Using Images/Videos from Previous Blocks

Get visual content from previous workflow blocks:
# Get image path from previous block output
image_path = inputs["previous_block"]["image_path"]

config = ImageAnalysisConfig(**image_analysis_config)
result = await vision_tool.analyze_image(image_path, config)

# Get video path from previous block output
video_path = inputs["video_block"]["video_path"]
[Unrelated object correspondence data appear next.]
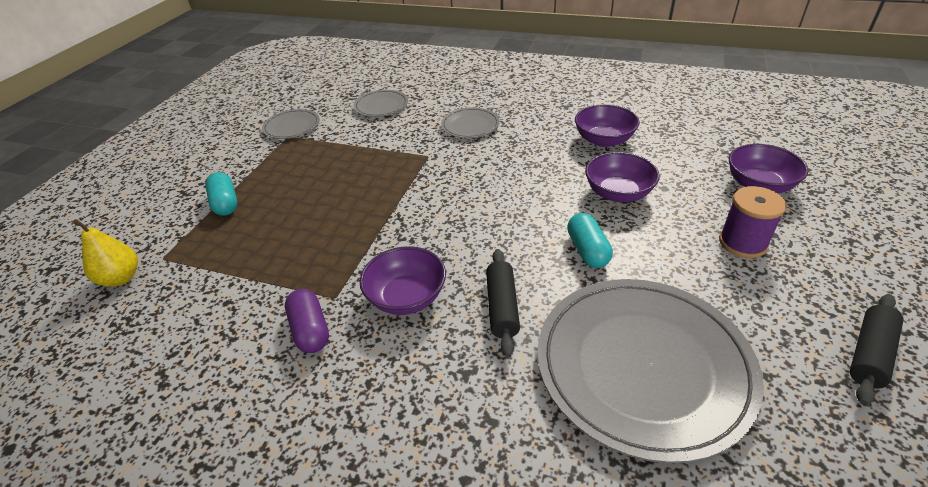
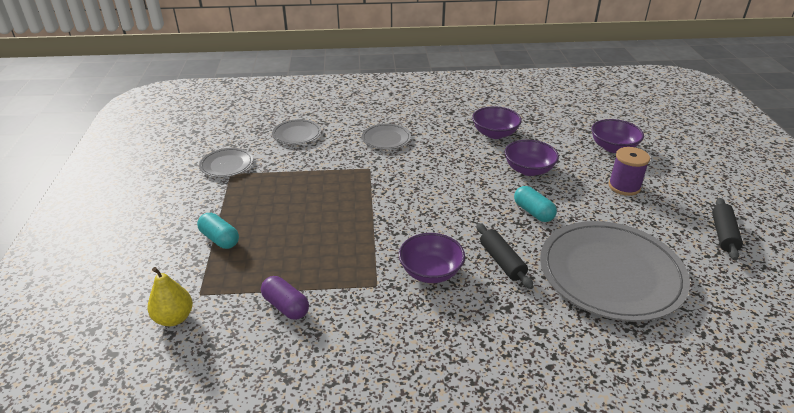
camera: 25 degrees left, 5 degrees down
(310, 330) = (376, 312): purple capsule -> purple capsule (286, 306)

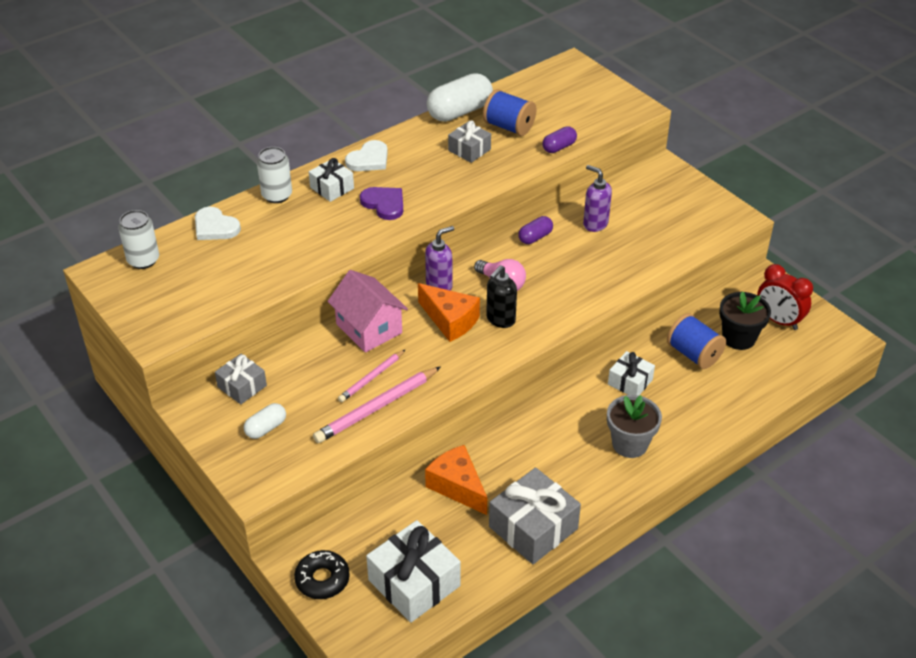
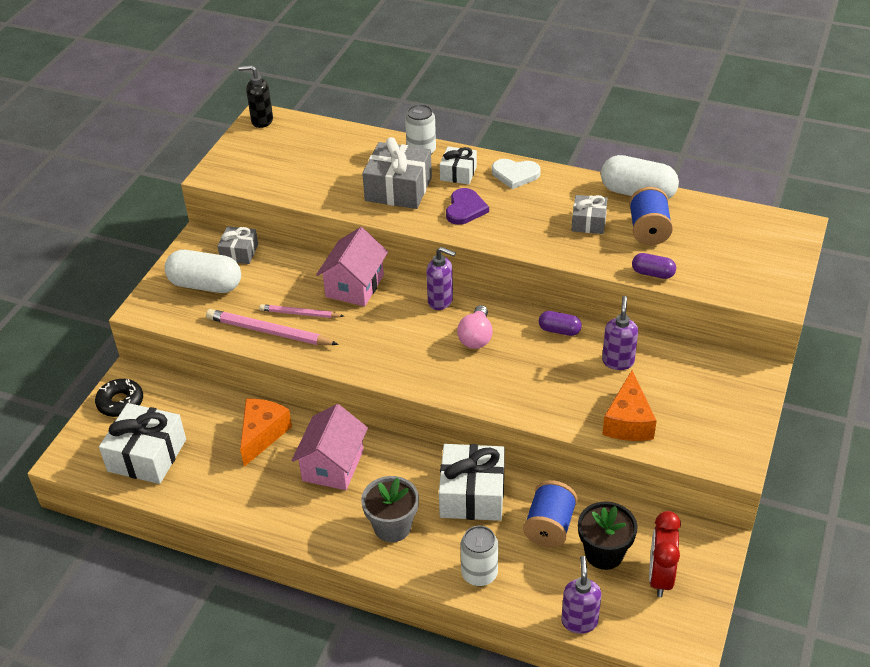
camera: 60 degrees right, 0 degrees up
(143, 260) = (289, 128): white can -> white can (479, 574)
(215, 227) = (356, 141): white heart -> none
(266, 428) = (205, 285): white capsule -> white capsule, size x1.90
(450, 320) = (403, 327): orange cheese -> orange cheese (628, 421)
(500, 319) = (430, 356): black soap dispenser -> black soap dispenser (262, 121)
(533, 453) = (333, 465): none -> pink house
(533, 527) = (249, 502): grey gift -> grey gift (398, 189)
(630, 382) = (472, 494): white gift -> white gift, size x1.73
(792, 380) = (579, 621): none -> purple soap dispenser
config = VideoAnalysisConfig(**video_analysis_config)
result = await vision_tool.analyze_video(video_path, config)

Output Structure

ImageAnalysisResult

  • analysis: Text or Pydantic model dict
  • model: Model used for analysis
  • tokens_used: Number of tokens consumed

VideoAnalysisResult

  • analysis: Text or Pydantic model dict
  • model: Model used for analysis
  • duration_analyzed: Duration of video analyzed
  • tokens_used: Number of tokens consumed

Credit Costs

Vision analysis consumes credits based on model and content complexity:
  • Flash model: ~1-3 credits per analysis
  • Pro model: ~2-5 credits per analysis
  • Video analysis: Additional credits based on duration and fps
Credit costs vary based on image/video size, analysis complexity, and model used. Simple analyses cost fewer credits than complex structured extractions.

Limitations

  • Direct file upload: Limited to less than 20MB (use URL for larger files)
  • Video analysis: Limited to ~1 hour via URL
  • Social media content: Images/videos downloaded first (may take extra time)
  • Base64 input: Only supported for images, not videos
  • Video segment analysis: Requires valid start/end offsets

Best Practices

When extracting specific data, use Pydantic schemas for reliable structured output.
Use start_offset and end_offset to analyze only relevant segments, reducing processing time and costs.
Use Flash for speed, Pro for complex analysis requiring higher accuracy.
For files larger than 20MB, use URLs instead of direct uploads.

Use Cases

OCR & Text Extraction

Extract text from images, documents, and screenshots.

Content Moderation

Detect inappropriate content in images and videos.

Product Analysis

Extract product information from photos.

Video Summarization

Generate summaries and transcripts from videos.

Object Detection

Identify objects, people, and products in images.

YouTube Analysis

Analyze YouTube videos directly from URLs.

Vision analysis is a powerful tool for extracting information from visual content. Use structured output schemas for reliable data extraction.